As I wrote 12 months ago in Forbes, “The Consumer IS the product”. To that point, I loved this quote from a Vitamin Shoppe exec at NRF – “we don’t have an AI strategy; we have a strategy to create better experiences for our customers and make our store folks’ jobs easier. If AI can help with that, then awesome.” Amen.

3. Balance Creativity + Technology
It’s easy to be seduced by technology as the only game in town, and that creativity must be relegated to a distant second (or churned out by AI). My experience – outlined as a thesis at “Conversations in Commerce” at NRF – is that creativity and technology should not be in tension but in tandem. Technology is not just an enabler; it’s the canvas on which creativity flourishes in marketing. And this isn’t “agency speak”. As reported in creative agency, VML’s extensive “Tomorrow’s Commerce 2025” study: “consumers crave engaging and entertaining experiences, not just frictionless transactions.”
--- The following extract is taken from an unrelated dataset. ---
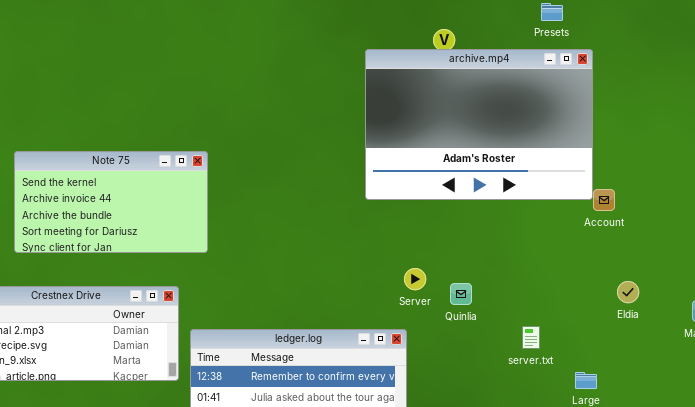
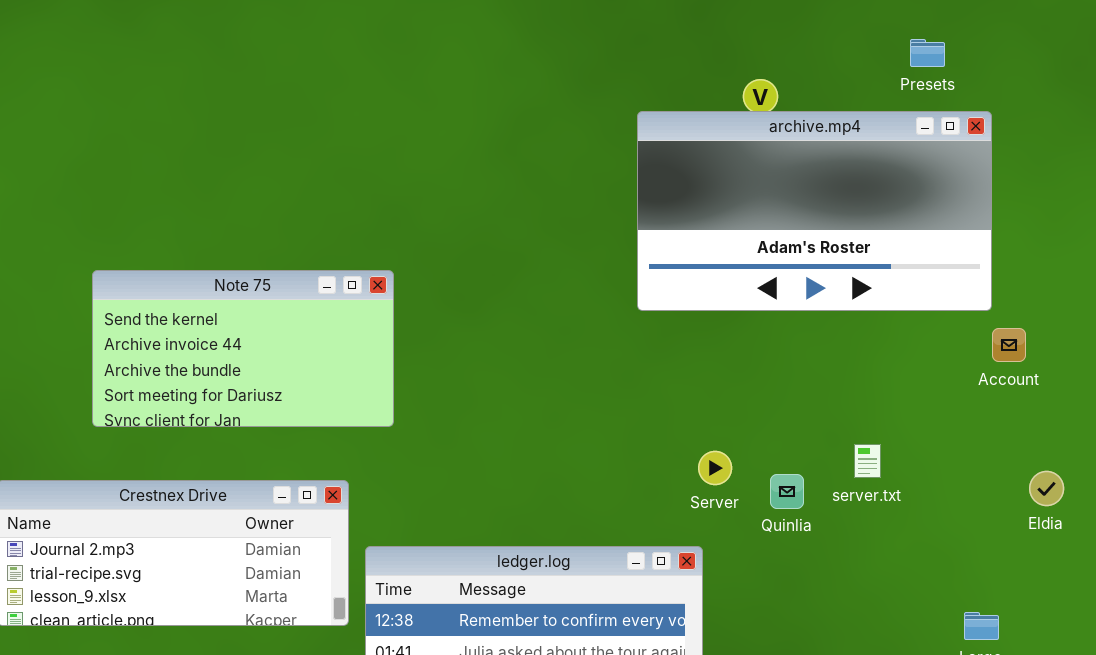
archive.mp4: [365,49,593,200] -> [637,111,992,311], resized
server.txt: [522,326,540,349] -> [854,444,881,478], moved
4. More balancing acts to consider
Brand + Conversion – today all brand work should facilitate a product or service transaction, and all conversion opportunities should build brand. The art is in making conversion-led work both clever and culturally connected.

Physical + Digital – forget the “blurring of boundaries”; as explored at NRF, we are in an era of “blended brand and retail”, a more dynamic mix of the physical and digital realms. That will include robotics. As Nvidia’s Jensen Huang said at CES, “the ChatGPT moment for general robotics is just around the corner.”

Humanity + Technology – in the just-released VML Future 100 study, trend #39 is “Made By Humans”. “Ultimately,” the report states, “despite advances in tech, creativity centers around humans—76% of people firmly believe technology will never take creativity away from humanity.” “People power” was a strong theme coming through in both big shows in January. Delta’s CEO Ed Bastian believes “people are at the heart of every business” and Consumer Technology Association (CTA) CEO and vice chair Gary Shapiro acknowledges “technology is only as powerful as the people around it.”

5. Omnichannel v Optichannel
As I explained post the World Retail Congress last year, “we’ve started to interpret omnichannel as marketers needing to do it all.” That is neither advisable nor possible. Instead, we need to think about optichannel – optimizing around the channels that make the most sense, based around your target, your objectives, and of course, your budget.

6. You might be coach or quarterback, but this is a team sport
Sure, you might be calling – or executing – the plays, but no one person can possibly have the bandwidth today to be across everything. Collaborate, collaborate, collaborate – with your team, your colleagues, your agency, your tech partners. Breaking down the walls is fundamental to the future of marketing.

If the pandemic taught us anything, it’s that transformation can happen faster than we ever imagined. The challenge now is to stay focused on what matters most. So, take my list above, edit it to suit yourself, and keep it as your guiding star.

That leads me to my word for 2025: CARE. Add it to any of the above and they become better. Execute any AI strategy without CARE and you’re heading for disaster. Move too quickly as a leader, and something detrimental will be missing. My greatest input and output will be CARE.